Les otages politiques. Porochenko a déclaré qu’avec Angela Merkel «ils avaient exprimé une position commune absolument claire sur l’importance de la libération des prisonniers politiques ukrainiens détenus illégalement en Russie et en Crimée, ainsi que des otages détenus illégalement dans le Donbass occupé».

L’escalade dans la mer d’Azov. Porochenko a évoqué encore un autre sujet de négociation: la menace d’une escalade dans les eaux de la mer d’Azov et du détroit de Kertch. Il a exprimé sa gratitude à Merkel pour son soutien concernant le traitement et la réhabilitation des combattants ukrainiens dans des hôpitaux de la Bundeswehr allemande. Il a remercié l’Allemagne et la France d’avoir pris la décision d’adhérer à la résolution des Nations Unies et au Conseil de sécurité des Nations Unies sur la Crimée et Azov.

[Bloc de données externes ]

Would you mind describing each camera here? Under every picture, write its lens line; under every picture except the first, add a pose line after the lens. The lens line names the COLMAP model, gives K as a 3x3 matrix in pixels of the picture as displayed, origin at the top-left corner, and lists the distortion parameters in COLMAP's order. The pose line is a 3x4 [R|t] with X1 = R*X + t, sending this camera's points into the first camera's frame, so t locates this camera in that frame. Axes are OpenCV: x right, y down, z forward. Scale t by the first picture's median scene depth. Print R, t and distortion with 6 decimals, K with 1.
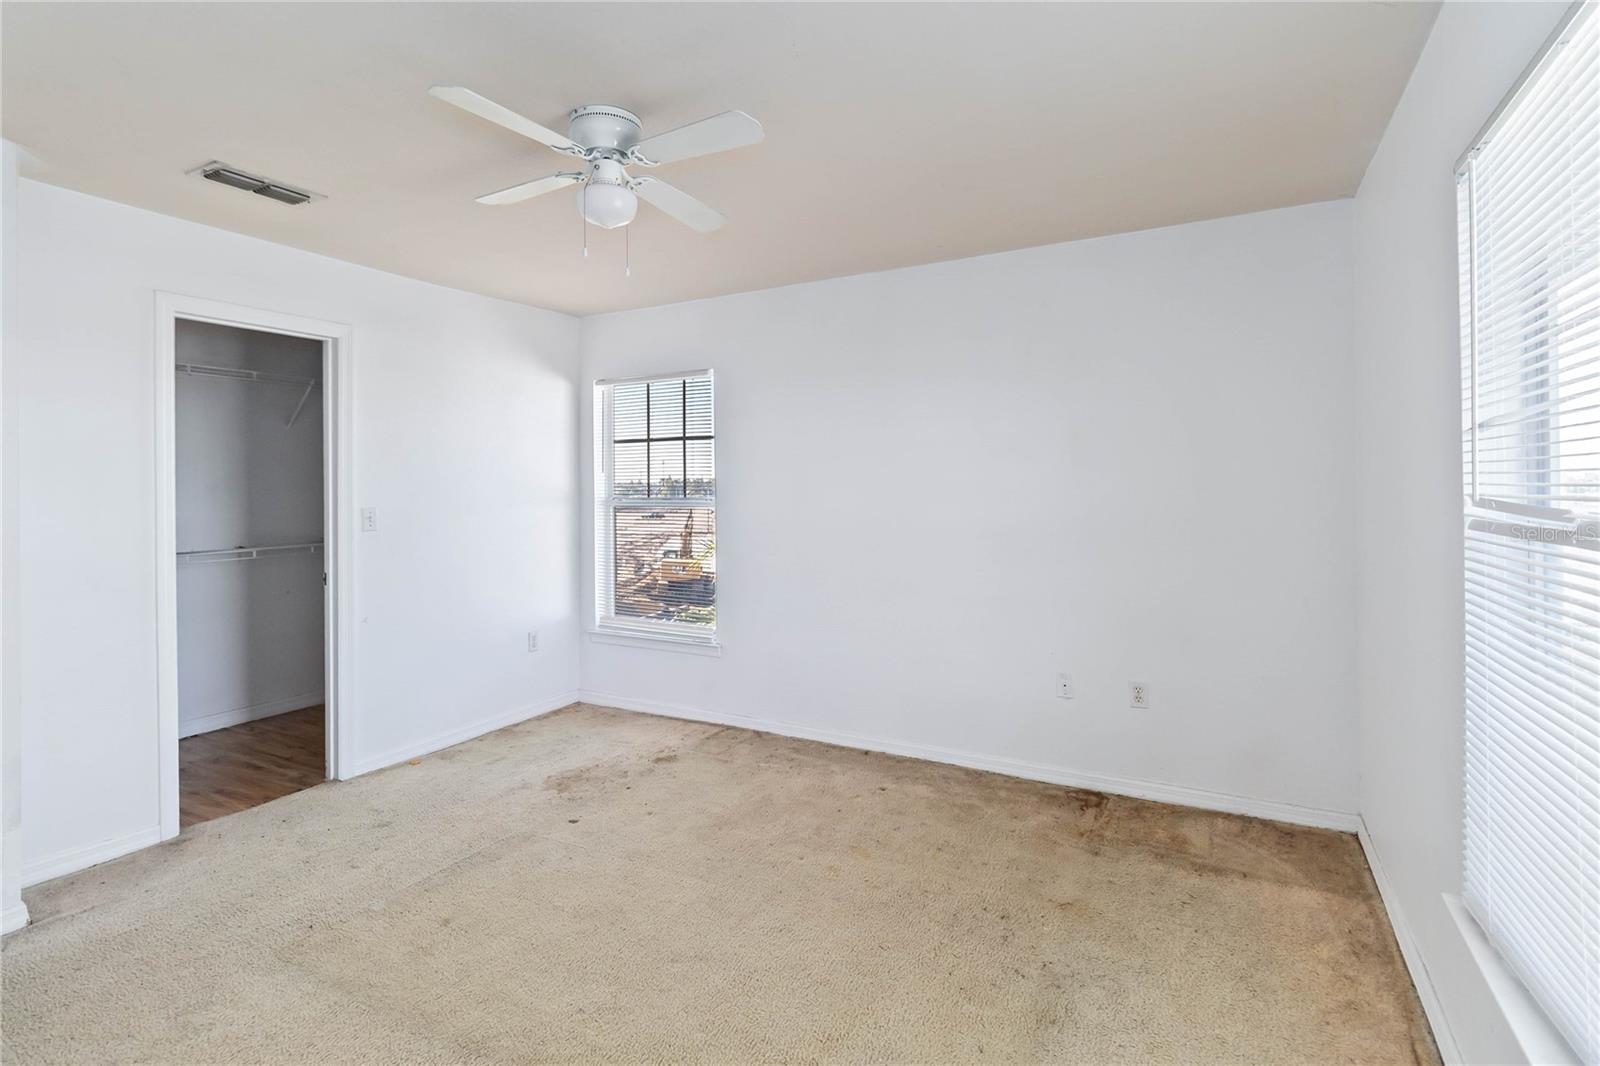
lens RADIAL K [[741.1, 0, 800.9], [0, 741.1, 489.5], [0, 0, 1]] dist [0.001935, -0.000607]
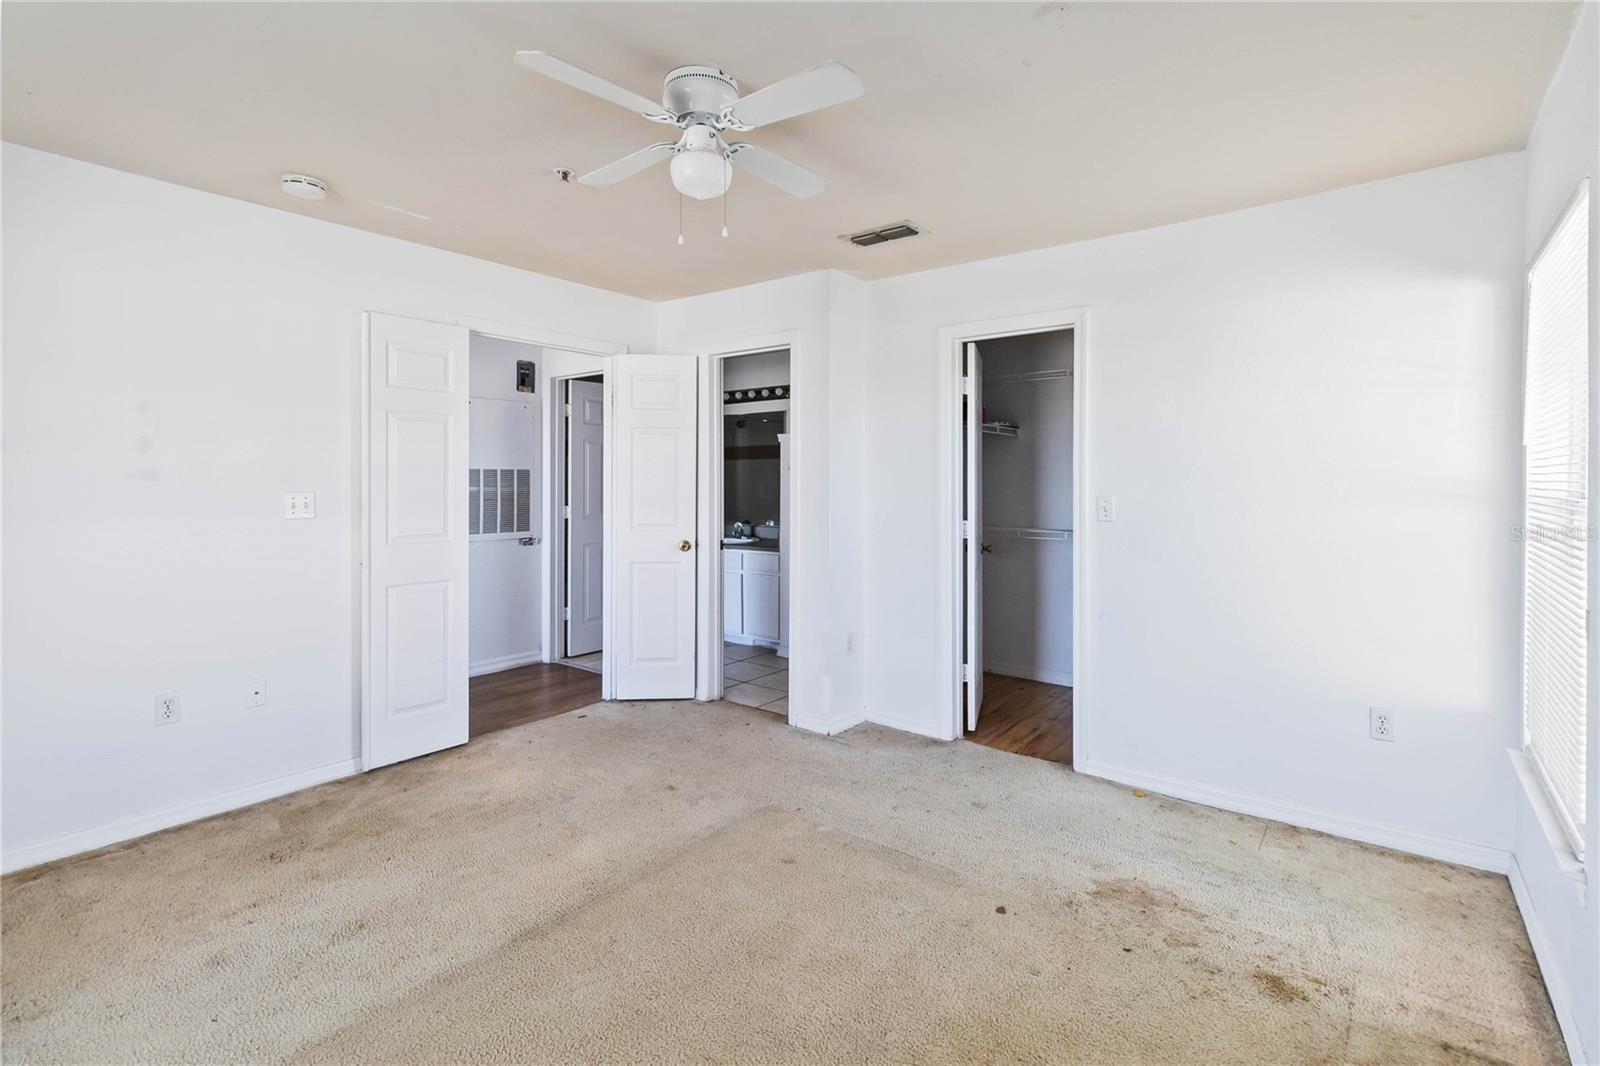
lens RADIAL K [[759.0, 0, 797.3], [0, 759.0, 474.9], [0, 0, 1]] dist [-0.001202, -0.000881]
pose [[-0.147541, 0.010098, -0.989004, 0.428505], [-0.004142, 0.999933, 0.010827, -0.010311], [0.989047, 0.005694, -0.147489, 0.778667]]
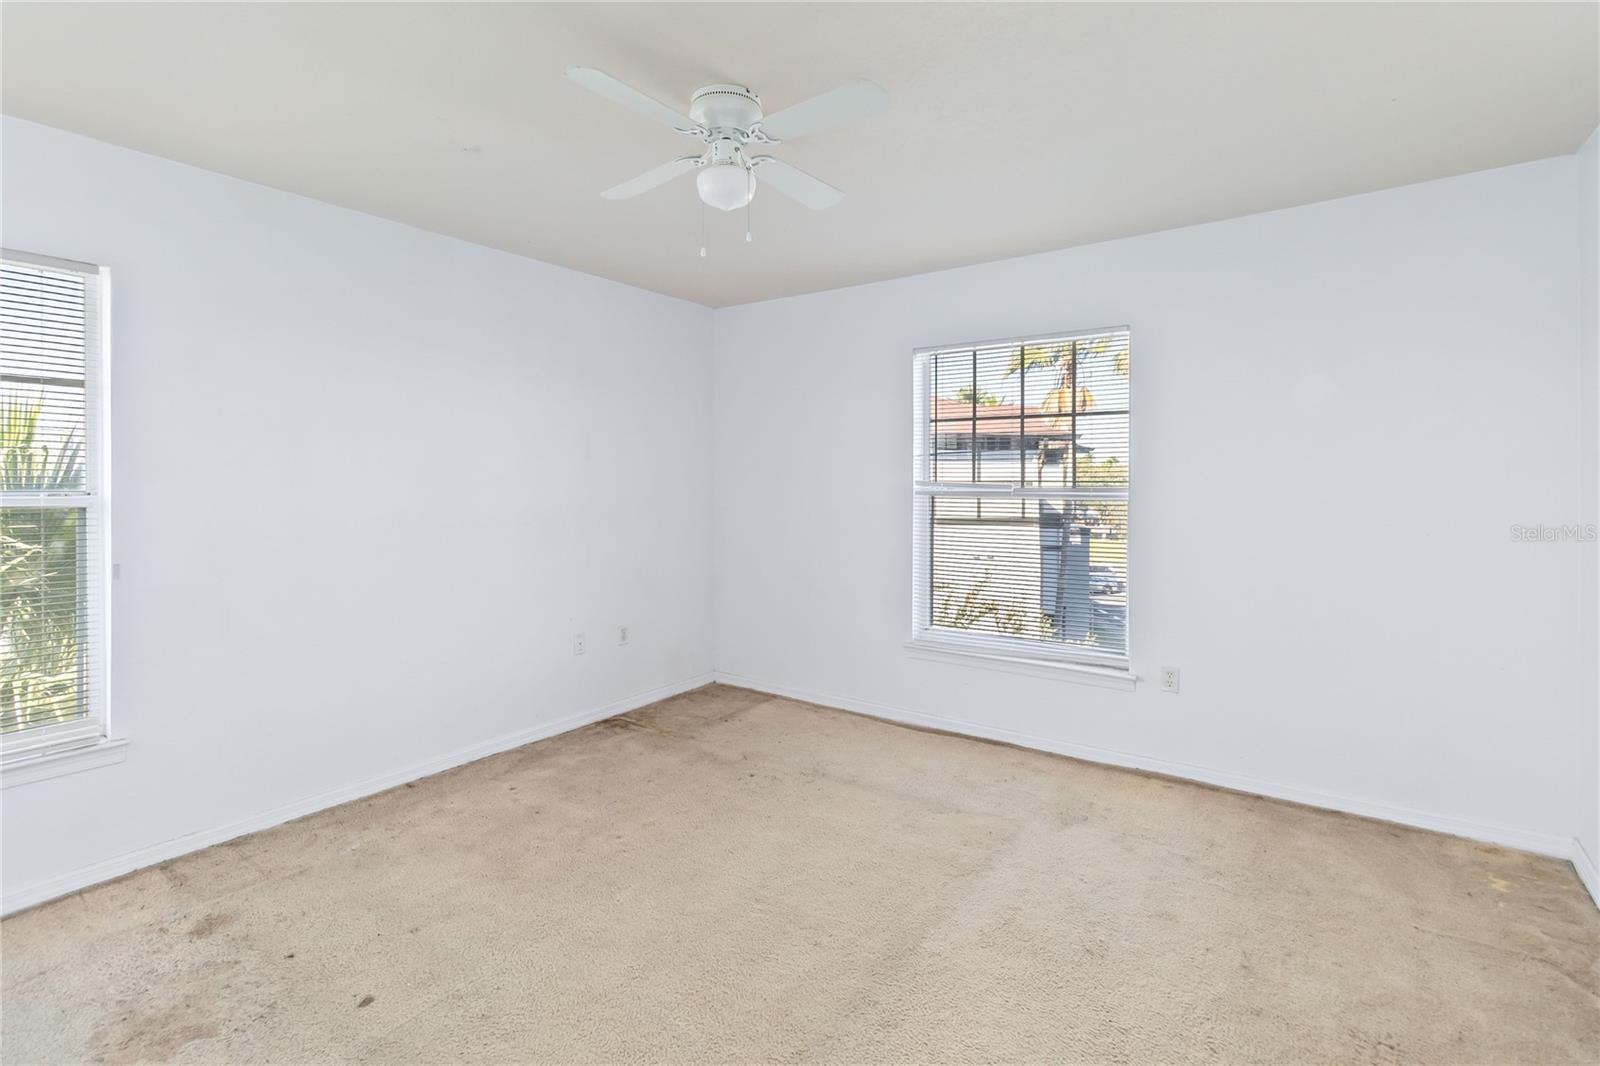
lens RADIAL K [[741.1, 0, 800.9], [0, 741.1, 489.5], [0, 0, 1]] dist [0.001935, -0.000607]
pose [[0.110854, 0.009867, 0.993788, -0.757453], [0.000642, 0.999950, -0.010000, 0.029638], [-0.993837, 0.001746, 0.110842, 0.500545]]
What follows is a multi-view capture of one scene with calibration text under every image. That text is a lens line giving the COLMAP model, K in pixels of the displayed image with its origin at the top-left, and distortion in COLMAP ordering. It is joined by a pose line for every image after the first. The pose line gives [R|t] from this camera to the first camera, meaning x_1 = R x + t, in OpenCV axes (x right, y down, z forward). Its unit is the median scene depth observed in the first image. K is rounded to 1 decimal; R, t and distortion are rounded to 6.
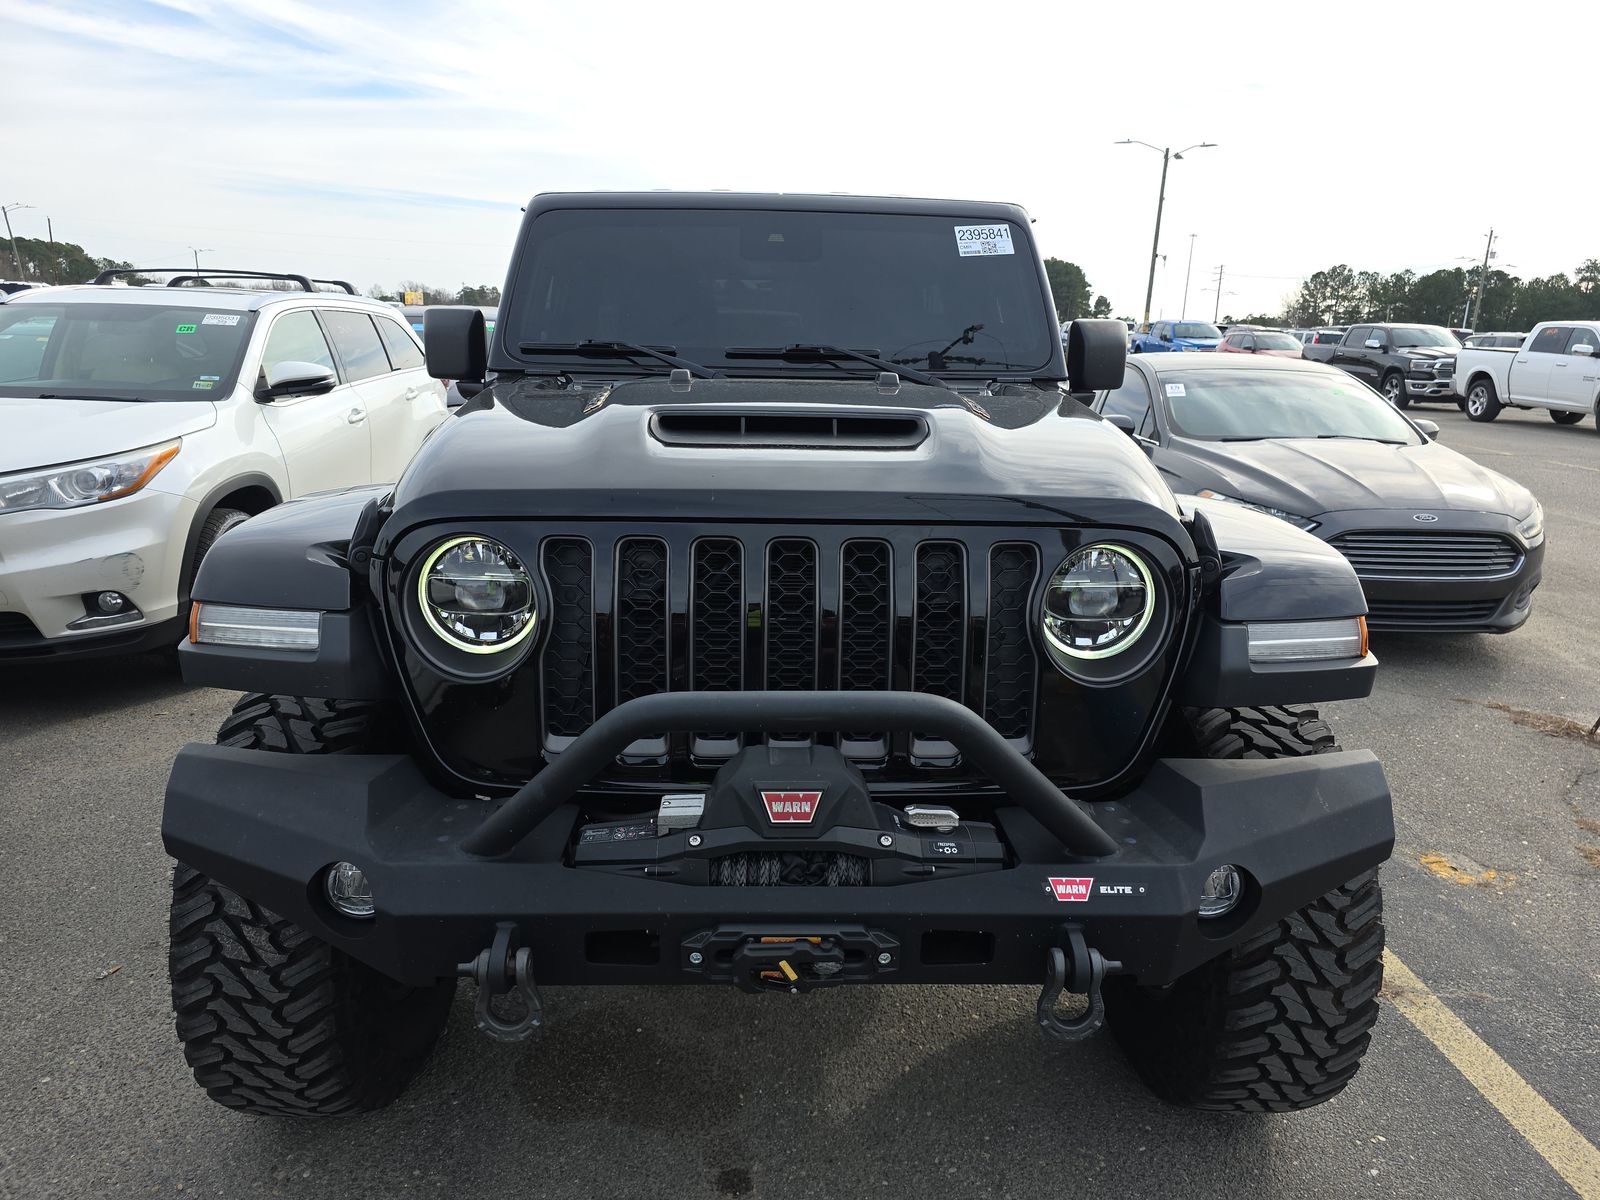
lens RADIAL K [[1069.1, 0, 800.0], [0, 1069.1, 600.0], [0, 0, 1]] dist [0.001222, -0.003092]
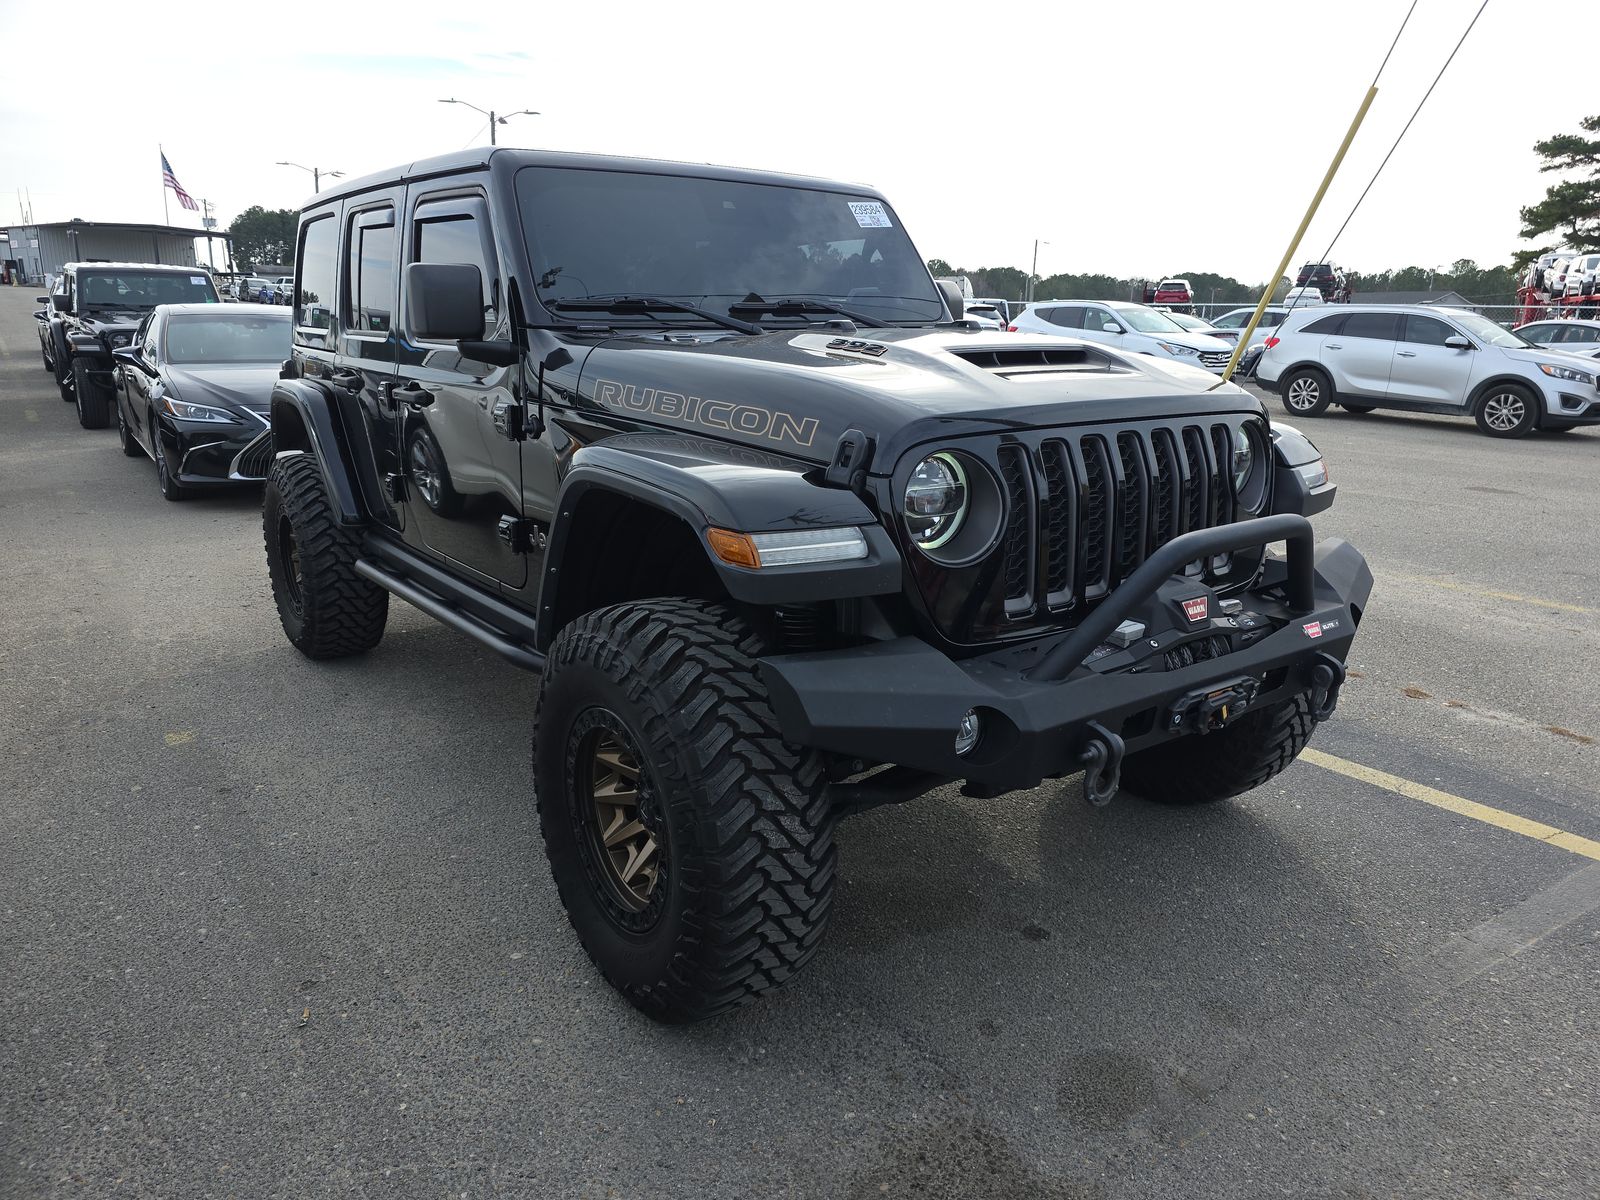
lens RADIAL K [[1069.1, 0, 800.0], [0, 1069.1, 600.0], [0, 0, 1]] dist [0.001222, -0.003092]
pose [[0.827128, -0.152798, 0.540844, -0.892590], [0.135468, 0.988162, 0.071998, -0.000594], [-0.545443, 0.013715, 0.838036, 0.037595]]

Les investissements et les financements. Porochenko a déclaré qu’il avait discuté des moyens de stimuler davantage les investissements allemands dans l’économie ukrainienne et avait rappelé que l’Allemagne était le principal investisseur en Ukraine avec un montant de 1,7 milliard d’euros. Aujourd’hui, grâce à cela, 10 000 emplois ont été créés.
Il a également accueilli avec satisfaction la signature de l’accord sur l’ouverture du bureau local de la Société allemande de coopération internationale et de la mise en place de crédits pour la réhabilitation, ce qui crée une base légale pour étendre une assistance technique et financière à l’Ukraine sur des questions critiques.

Petro Porochenko a également rappelé l’annonce faite par Merkel, lors de sa dernière visite, selon laquelle le gouvernement allemand avait décidé de fournir à l’Ukraine un prêt de 0,5 milliard d’euros pour soutenir l’économie ukrainienne. Il a informé qu’une partie de ces fonds devrait être utilisée pour la construction de la route Zaporozhye-Mariupol.

Que deviendra Minsk sans Merkel? Porochenko n’a pas répondu clairement à la question d’un journaliste :  le processus de Minsk pourrait-il échouer si Angela Merkel quittait son bureau ?

«Je pense que nous pourrons assurer la mise en œuvre des accords de Minsk, y compris dans le format Normandie, avec la participation de notre ami, le président Macron.  Kurt Volker (Envoyé spécial des États-Unis pour l’Ukraine- Éd.) travaille efficacement pour nous, en tant que représentant des États-Unis. Aujourd’hui, nous ressentons le soutien du monde entier», a déclaré Porochenko.


L’Ukraine sans le Patriarcat de Moscou

Le patriarcat de Constantinople a annulé l’acte de transfert du territoire de l’Ukraine sous l’administration de l’Église russe. Depuis lors, en Ukraine, il n’y a en fait plus aucune Église orthodoxe ukrainienne  du patriarcat de Moscou. Le président ukrainien, Petro Porochenko, et le patriarche œcuménique Bartholomée ont signé un accord qui prévoit la présence de l’Église autocéphale orthodoxe en Ukraine. Le ministre des Affaires étrangères, Pavlo Klimkine, a déclaré que le retrait de l’église orthodoxe ukrainienne de l’Orthodoxie russe vers l’Orthodoxie mondiale sera positif pour la communauté ecclésiale mondiale et pour l’église russe.